The argument between EVs versus gas powered vehicles is a debate that we could only have on a theoretical even just a handful of years ago. The Chevy Volt, the Nissan Leaf, and others coming up behind are prepared to try to wrest some of the market share away from the traditional market for gas powered cars and the loyalty of their drivers and starting debates on everything from style to factory vs. extended warranties for these new vehicles. Although there have been some strides made in hybrids that have electric drive components, the models rolling off the lots are the first generation that we can truly call electric cars.
EV Target Market Demographic
If the current pricing patterns are any indication, there are no plans on the part of automakers to try to insert electric vehicles at the top of the heap in terms of worldwide sales. When you look at the blueprint created by General Motors with the Chevy Volt, for example, you see what is really an expansion of the formula the world's number one automaker has seemed to adopt for sales of all of its vehicles. Rather than shoot for the most market share, GM has elected at least for now with the Volt to go for profits. The venerable GM tried for decades to play king of the mountain for decades and keep that number one title as long as it could, literally selling cars for a loss on purpose just to pump up sales.

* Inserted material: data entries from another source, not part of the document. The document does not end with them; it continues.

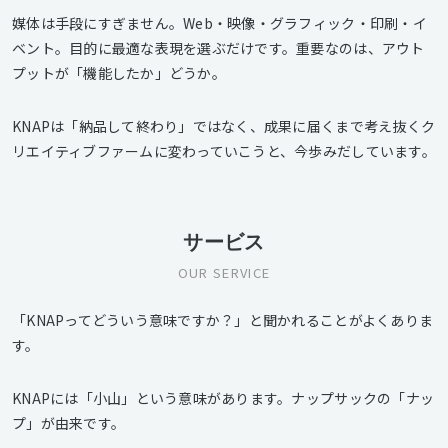
媒体は手段にすぎません。Web・映像・グラフィック・印刷・イ
ベント。目的に最適な表現を選ぶだけです。重要なのは、アウト
プットが「機能したか」どうか。
KNAPは「納品して終わり」ではなく、成果に届くまで考え抜くク
リエイティブファームに変わっていこうと、今歩みだしています。
サービス
OUR SERVICE
「KNAPってどういう意味ですか？」と聞かれることがよくありま
す。
KNAPには「小山」という意味があります。ナップサックの「ナッ
プ」が由来です。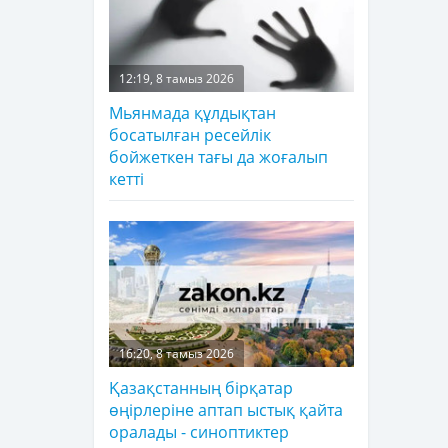
12:19, 8 тамыз 2026
Мьянмада құлдықтан
босатылған ресейлік
бойжеткен тағы да жоғалып
кетті
16:20, 8 тамыз 2026
Қазақстанның бірқатар
өңірлеріне аптап ыстық қайта
оралады - синоптиктер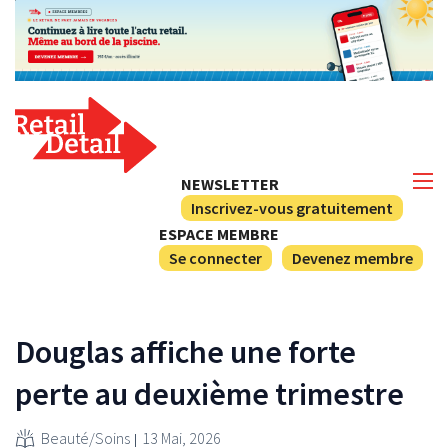
NEWSLETTER
Inscrivez-vous gratuitement
ESPACE MEMBRE
Se connecter
Devenez membre
Douglas affiche une forte
perte au deuxième trimestre
Beauté/Soins
13 Mai, 2026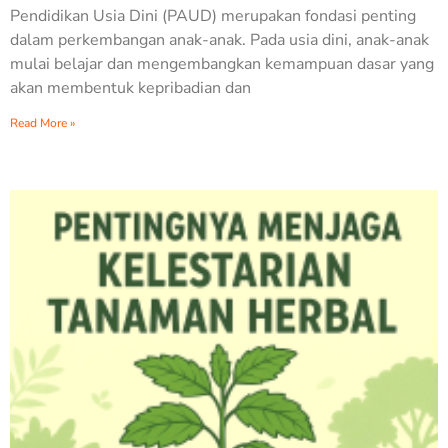
Pendidikan Usia Dini (PAUD) merupakan fondasi penting
dalam perkembangan anak-anak. Pada usia dini, anak-anak
mulai belajar dan mengembangkan kemampuan dasar yang
akan membentuk kepribadian dan
Read More »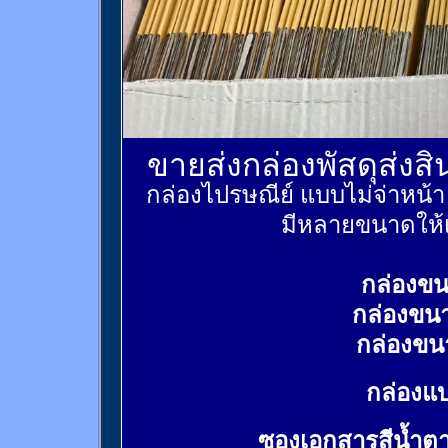
ขายส่งกล่องพัสดุส่งส
กล่องไปรษณีย์ แบบไม่จ่าหน้
มีหลายขนาดให้เ
กล่องขน
กล่องขน
กล่องขน
กล่องแบ
ซองเอกสารสีน้ำต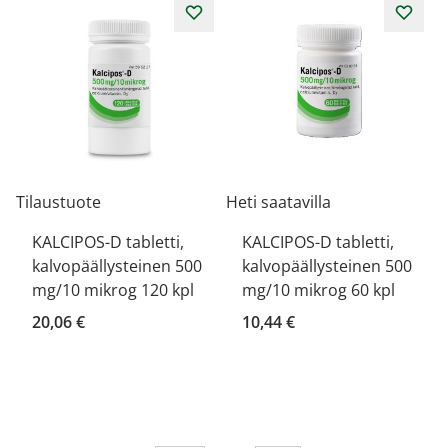
Tilaustuote
Heti saatavilla
KALCIPOS-D tabletti,
KALCIPOS-D tabletti,
kalvopäällysteinen 500
kalvopäällysteinen 500
mg/10 mikrog 120 kpl
mg/10 mikrog 60 kpl
20,06 €
10,44 €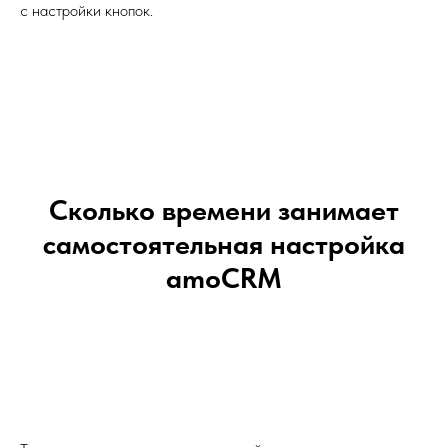
с настройки кнопок.
Сколько времени занимает
самостоятельная настройка
amoCRM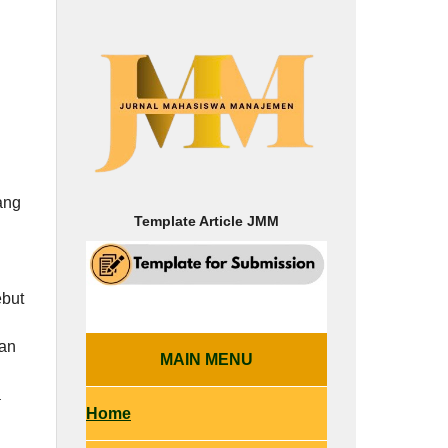
ang
Template Article
JMM
ebut
dan
MAIN MENU
a
Home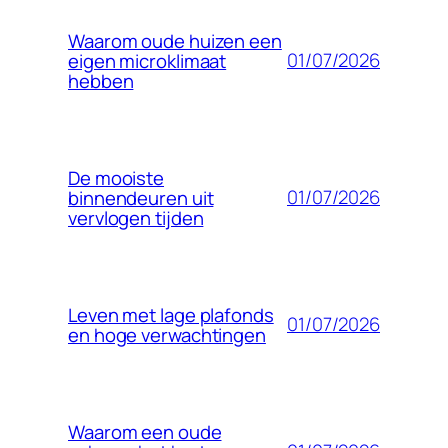
Waarom oude huizen een
01/07/2026
eigen microklimaat
hebben
De mooiste
01/07/2026
binnendeuren uit
vervlogen tijden
Leven met lage plafonds
01/07/2026
en hoge verwachtingen
Waarom een oude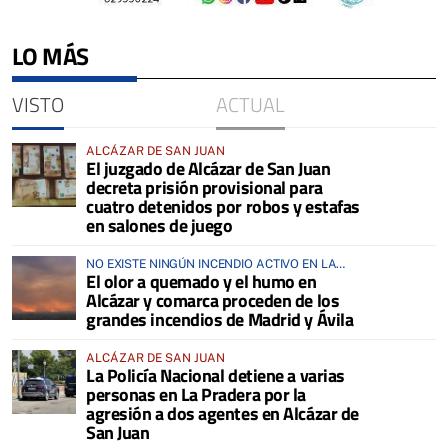
LO MÁS
VISTO
ACTUAL
ALCÁZAR DE SAN JUAN
El juzgado de Alcázar de San Juan
decreta prisión provisional para
cuatro detenidos por robos y estafas
en salones de juego
NO EXISTE NINGÚN INCENDIO ACTIVO EN LA
El olor a quemado y el humo en
COMARCA
Alcázar y comarca proceden de los
grandes incendios de Madrid y Ávila
ALCÁZAR DE SAN JUAN
La Policía Nacional detiene a varias
personas en La Pradera por la
agresión a dos agentes en Alcázar de
San Juan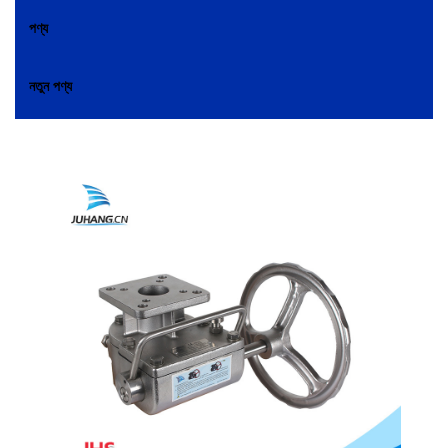
পণ্য
নতুন পণ্য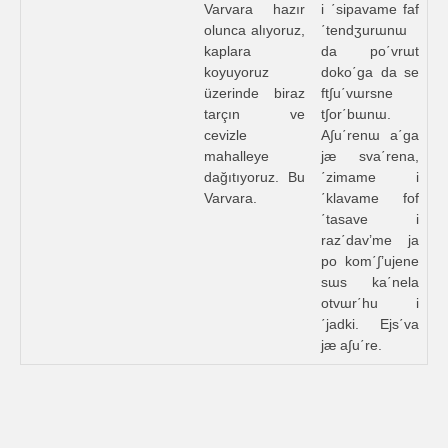
Varvara hazır
i ΄sipavame faf
olunca alıyoruz,
΄tendʒurɯnɯ
kaplara
da po΄vrɯt
koyuyoruz
doko΄ga da se
üzerinde biraz
ft∫u΄vɯrsne
tarçın ve
t∫or΄bɯnɯ.
cevizle
A∫u΄renɯ a΄ga
mahalleye
jæ sva΄rena,
dağıtıyoruz. Bu
΄zimame i
Varvara.
΄klavame fof
΄tasave i
raz΄dav’me ja
po kom΄∫’ujene
sɯs ka΄nela
otvɯr΄hu i
΄jadki. Ejs΄va
jæ a∫u΄re.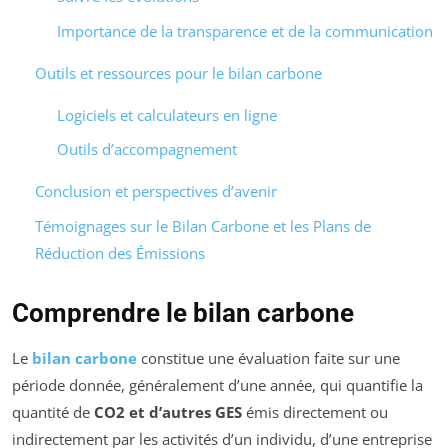
Importance de la transparence et de la communication
Outils et ressources pour le bilan carbone
Logiciels et calculateurs en ligne
Outils d’accompagnement
Conclusion et perspectives d’avenir
Témoignages sur le Bilan Carbone et les Plans de
Réduction des Émissions
Comprendre le bilan carbone
Le
bilan carbone
constitue une évaluation faite sur une
période donnée, généralement d’une année, qui quantifie la
quantité de
CO2 et d’autres GES
émis directement ou
indirectement par les activités d’un individu, d’une entreprise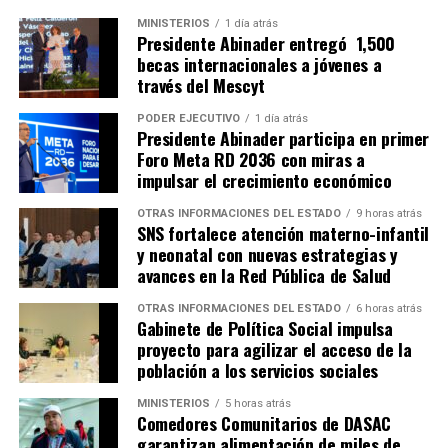
MINISTERIOS
1 día atrás
Presidente Abinader entregó 1,500
becas internacionales a jóvenes a
través del Mescyt
PODER EJECUTIVO
1 día atrás
Presidente Abinader participa en primer
Foro Meta RD 2036 con miras a
impulsar el crecimiento económico
OTRAS INFORMACIONES DEL ESTADO
9 horas atrás
SNS fortalece atención materno-infantil
y neonatal con nuevas estrategias y
avances en la Red Pública de Salud
OTRAS INFORMACIONES DEL ESTADO
6 horas atrás
Gabinete de Política Social impulsa
proyecto para agilizar el acceso de la
población a los servicios sociales
MINISTERIOS
5 horas atrás
Comedores Comunitarios de DASAC
garantizan alimentación de miles de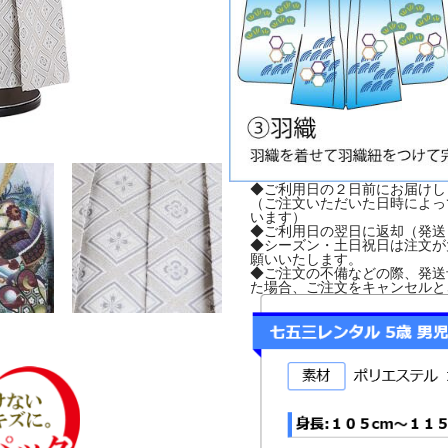
◆ご利用日の２日前にお届けし
（ご注文いただいた日時によっ
います）
◆ご利用日の翌日に返却（発送
◆シーズン・土日祝日は注文が
願いいたします。
◆ご注文の不備などの際、発送
た場合、ご注文をキャンセルと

Chevrolet Volt Sales Strategy
But the so called new GM that has emerged from bankruptcy is different in this regard. The development and subsequent public offering of the Volt is the clearest indication yet in this regard. As the company spent untold billions developing the technology to give the car a 40 mile range on a battery charge, for example, it has chosen to look to recover its investment and sell a car for a profit for a change. This strategy seems to be saying that the company is going for the critical acclaim and is really trying to appeal to a buyer for whom pricing is not the most important thing.
Of course, this means that the Volt won't appear in every driveway in middle America any time soon; but it does seem to indicate that General Motors is not willing to sell low in order to flood the market and create some kind of public relations victory. At the point enters the Nissan Leaf. Now a 2011 model due to a pushed back production schedule, this car is every bit the essence of Nissan. Folks who love Nissan and who love the idea of an electric vehicle will love the Leaf, plain and simple. In other words, Nissan did not try to go out and create a whole new marketing strategy to attract tons of new people who have never considered buying its cars; but instead, seems to have created in the Leaf a car that will appeal to buyers that already kind of like Nissans to begin with.
Market Share for EVs
The projected market share for electric cars as a function of the overall total cannot be expected to grow that explosively fast. One thing that may hinder the speed of this growth is the development of charging stations and more convenient and expedient charging times. These will improve as technology improves, to be sure. For now, the EV and plug in hybrids are not poised to unseat gas powered SUVs as people's favorite rides. But the hope is that they make automakers a little money. National auto insurance policy holders should keep an eye on this market for EVs vs. gas vehicles as it develops.